Bruxelles, 09/03/2000 (Agence Europe) - Jeudi prochain, le Parlement européen se prononcera en plénière sur le rapport du socialiste luxembourgeois Robert Goebbels sur la recommandation faite en septembre 1999 par la Banque Centrale Européenne de porter de 50 à 100 milliards d'euros le plafond des appels d'avoirs de réserve de change de la Banque. Le rapporteur propose d'accepter la recommandation de la BCE en estimant que, grâce à ce doublement des réserves de change, la Banque y gagnera en indépendance financière et aussi "en crédibilité, notamment en ce qui concerne sa capacité d'adaptation à différents scénarios possibles". Le rapporteur constate en effet que l'euro sera appelé à jouer un rôle de plus en plus important dans le système financier international et, en notant que "l'instabilité potentielle" de la monnaie européenne "n'est pas à prouver, vu la récurrence des crises financières de ces dernières années", il affirme que la BCE, en tant que "gardienne de l'euro et de la politique de stabilité" voulue par l'Union, "doit avoir les moyens de cette ambition européenne". "L'habilitation d'appeler des réserves de change supplémentaires permettrait, en cas de besoin, à la BCE d'améliorer sa capacité d'intervention sur les marchés", estime M.Goebbels.
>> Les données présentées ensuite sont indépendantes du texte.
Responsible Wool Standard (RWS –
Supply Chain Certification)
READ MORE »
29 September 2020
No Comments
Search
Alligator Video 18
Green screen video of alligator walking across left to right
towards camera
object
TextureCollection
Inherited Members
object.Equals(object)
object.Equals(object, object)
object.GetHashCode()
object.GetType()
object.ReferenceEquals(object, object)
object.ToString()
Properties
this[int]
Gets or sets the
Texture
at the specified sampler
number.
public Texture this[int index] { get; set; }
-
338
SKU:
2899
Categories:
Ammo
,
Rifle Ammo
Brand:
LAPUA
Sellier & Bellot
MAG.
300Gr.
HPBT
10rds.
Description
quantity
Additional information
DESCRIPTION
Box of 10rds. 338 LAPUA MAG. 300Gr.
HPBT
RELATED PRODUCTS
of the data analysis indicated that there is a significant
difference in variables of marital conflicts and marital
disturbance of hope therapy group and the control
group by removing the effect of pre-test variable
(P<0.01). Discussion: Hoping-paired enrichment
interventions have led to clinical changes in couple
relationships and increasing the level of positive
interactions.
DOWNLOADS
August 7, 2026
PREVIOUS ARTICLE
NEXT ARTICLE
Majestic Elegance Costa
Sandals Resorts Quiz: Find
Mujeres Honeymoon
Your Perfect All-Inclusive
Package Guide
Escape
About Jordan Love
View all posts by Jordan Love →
Dans son rapport, M.Goebbels souligne que, bien que le bilan 1999 ne soit pas encore disponible, la BCE "encourra vraisemblablement une perte sur cet exercice"; cette perte sera couverte par le fonds de réserve général constitué en 1998 et par d'autres mécanismes, mais "à terme, une telle situation n'est pas saine et une Banque centrale en déficit structurel ne serait simplement pas crédible", affirme-t-il. Les augmentations recommandées "n'appauvrissent pas les Banques centrales nationales" mais sont pour elles des "substitutions d'actifs, vu qu'elles sont les actionnaires de la BCE", remarque-t-il, en rappelant que les Banques centrales nationales "disposeront toujours d'un total de réserves officielles propres de près de 300 milliards d'euros". En outre, M.Goebbels note que la BCE vient d'être autorisée à porter ses effectifs de 750 à 1000 personnes , ce qui "aura des implications budgétaires non négligeables" (les 1.000 agents de la BCE sont à comparer aux quelque 60 000 agents travaillant pour les quinze banques centrales nationales, aux 23 000 du Federal Reserve System et aux 6 000 de la Banque du Japon).
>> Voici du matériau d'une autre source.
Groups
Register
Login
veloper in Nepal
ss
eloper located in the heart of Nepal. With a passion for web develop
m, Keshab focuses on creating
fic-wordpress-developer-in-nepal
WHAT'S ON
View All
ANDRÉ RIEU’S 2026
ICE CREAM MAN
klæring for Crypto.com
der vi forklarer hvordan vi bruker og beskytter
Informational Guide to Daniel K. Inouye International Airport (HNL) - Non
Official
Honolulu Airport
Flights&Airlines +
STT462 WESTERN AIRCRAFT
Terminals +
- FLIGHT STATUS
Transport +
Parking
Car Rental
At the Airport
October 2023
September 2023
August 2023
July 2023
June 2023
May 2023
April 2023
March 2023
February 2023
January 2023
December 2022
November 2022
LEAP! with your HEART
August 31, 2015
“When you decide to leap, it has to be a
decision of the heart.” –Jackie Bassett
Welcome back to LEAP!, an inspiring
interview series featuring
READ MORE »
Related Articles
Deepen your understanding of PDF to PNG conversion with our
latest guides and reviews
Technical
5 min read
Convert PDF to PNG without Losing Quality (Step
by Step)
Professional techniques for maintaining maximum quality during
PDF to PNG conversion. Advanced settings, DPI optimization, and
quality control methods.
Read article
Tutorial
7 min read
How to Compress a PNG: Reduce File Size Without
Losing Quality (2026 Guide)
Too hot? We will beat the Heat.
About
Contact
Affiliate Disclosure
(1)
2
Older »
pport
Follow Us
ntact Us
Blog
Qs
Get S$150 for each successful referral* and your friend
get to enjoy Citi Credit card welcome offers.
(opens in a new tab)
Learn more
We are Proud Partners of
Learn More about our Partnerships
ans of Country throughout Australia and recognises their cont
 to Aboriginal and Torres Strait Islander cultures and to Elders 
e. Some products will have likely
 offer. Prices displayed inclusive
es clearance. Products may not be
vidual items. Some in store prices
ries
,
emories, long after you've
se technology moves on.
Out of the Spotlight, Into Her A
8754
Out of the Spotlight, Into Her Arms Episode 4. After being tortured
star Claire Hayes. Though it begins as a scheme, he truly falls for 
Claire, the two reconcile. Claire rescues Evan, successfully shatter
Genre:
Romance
M.Goebbels rappelle enfin que, puisque les contributions des Banques centrales des quatre Etats membres qui ne font pas partie de la zone euro n'ont pas été appelées, sur un total potentiel de 50 milliards d'euros les réserves effectivement mises en commun par les onze banques centrales participantes sont seulement de 39,5 milliards, dont 85% sont des réserves de change (essentiellement des dollars US) et 15% de l'or.